== MATERIAL
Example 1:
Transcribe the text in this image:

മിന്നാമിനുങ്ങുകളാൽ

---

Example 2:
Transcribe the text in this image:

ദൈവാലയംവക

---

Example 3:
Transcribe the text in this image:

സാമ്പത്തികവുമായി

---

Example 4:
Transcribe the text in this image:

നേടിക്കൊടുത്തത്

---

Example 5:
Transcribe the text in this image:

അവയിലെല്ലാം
====
DIRECTIONS FOR THIS TASK: Retype every line of the records above with no changes.

FULL OUTPUT:
Example 1:
Transcribe the text in this image:

മിന്നാമിനുങ്ങുകളാൽ

---

Example 2:
Transcribe the text in this image:

ദൈവാലയംവക

---

Example 3:
Transcribe the text in this image:

സാമ്പത്തികവുമായി

---

Example 4:
Transcribe the text in this image:

നേടിക്കൊടുത്തത്

---

Example 5:
Transcribe the text in this image:

അവയിലെല്ലാം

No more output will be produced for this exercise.